Do Agile principles matter for patent prosecution? Yes and no.
No, first of all, because patents are not software. Patents can be valuable business assets, but they do not impact the operational aspects of a typical business in the way software does. The failure to obtain the right patent may leave a business vulnerable to competitors, but the failure to have the right software can cripple the day-to-day operations of a company.
No, even more importantly, because the process matters for patents by law. A patent applicant could value people over processes and therefore not comply with the Patent Office’s rules when inconvenient to the people involved with the application. The result would be no patent at all, an invalid patent, or an unenforceable patent.
Yes, however, because Agile principles merit consideration by patent professionals even if the patent system prevents full-scale implementation of those principles:
- If ever there was a legal system that prioritized processes over individuals, it is the patent system; though there are valid reasons for the existing patent processes, anything that we can do to focus on the individual inventors and businesspeople navigating that system will make us patent professionals more valuable, and the results of our effort a higher quality in the eyes of our clients.
- A ‘working’ patent must meet the legal standards of the patent system, which is non-optional for us; on the other hand, particularly with the advent of a first-to-file system, an adequately working patent filed promptly may be far superior to a ‘comprehensive’ patent filed too late.
- Collaborating with the inventors and businesses we represent has always been the key to delivering valuable patent services; anything that reminds us that patents exist to serve the interests of our clients is a good thing.
- The long time frames of the patent system require some kind of plan, but the long time frames also make change inevitable; over the approximately twenty years a patent application is pending and then in force as an issued patent, the technological, the business, and even the legal landscape will change, and patent attorneys must respond to those changes.
Agile principles are certainly no panacea for every ailment of the patent system, but applying them where we can will make the system work better for all involved.
A quick internet search reveals that at least one other patent attorney has been thinking about the application of Agile principles to patent processes. While FreeState Patent Services has not worked with Mr.

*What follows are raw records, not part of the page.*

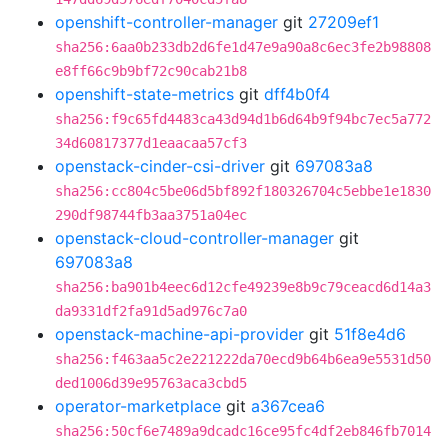
openshift-controller-manager
git
27209ef1
sha256:6aa0b233db2d6fe1d47e9a90a8c6ec3fe2b98808
e8ff66c9b9bf72c90cab21b8
openshift-state-metrics
git
dff4b0f4
sha256:f9c65fd4483ca43d94d1b6d64b9f94bc7ec5a772
34d60817377d1eaacaa57cf3
openstack-cinder-csi-driver
git
697083a8
sha256:cc804c5be06d5bf892f180326704c5ebbe1e1830
290df98744fb3aa3751a04ec
openstack-cloud-controller-manager
git
697083a8
sha256:ba901b4eec6d12cfe49239e8b9c79ceacd6d14a3
da9331df2fa91d5ad976c7a0
openstack-machine-api-provider
git
51f8e4d6
sha256:f463aa5c2e221222da70ecd9b64b6ea9e5531d50
ded1006d39e95763aca3cbd5
operator-marketplace
git
a367cea6
sha256:50cf6e7489a9dcadc16ce95fc4df2eb846fb7014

Goldstein or his firm and cannot speak to his implementation of the concept, we certainly do not claim to be the first patent firm to contemplate the application of Agile principles to the patent process.
This post and my own keen appreciation of Agile Software Development and how those principles can be applied outside of the software world owes a debt of gratitude to Brett Gibson (no relation) and his willingness to share his knowledge and experience with a patent geek.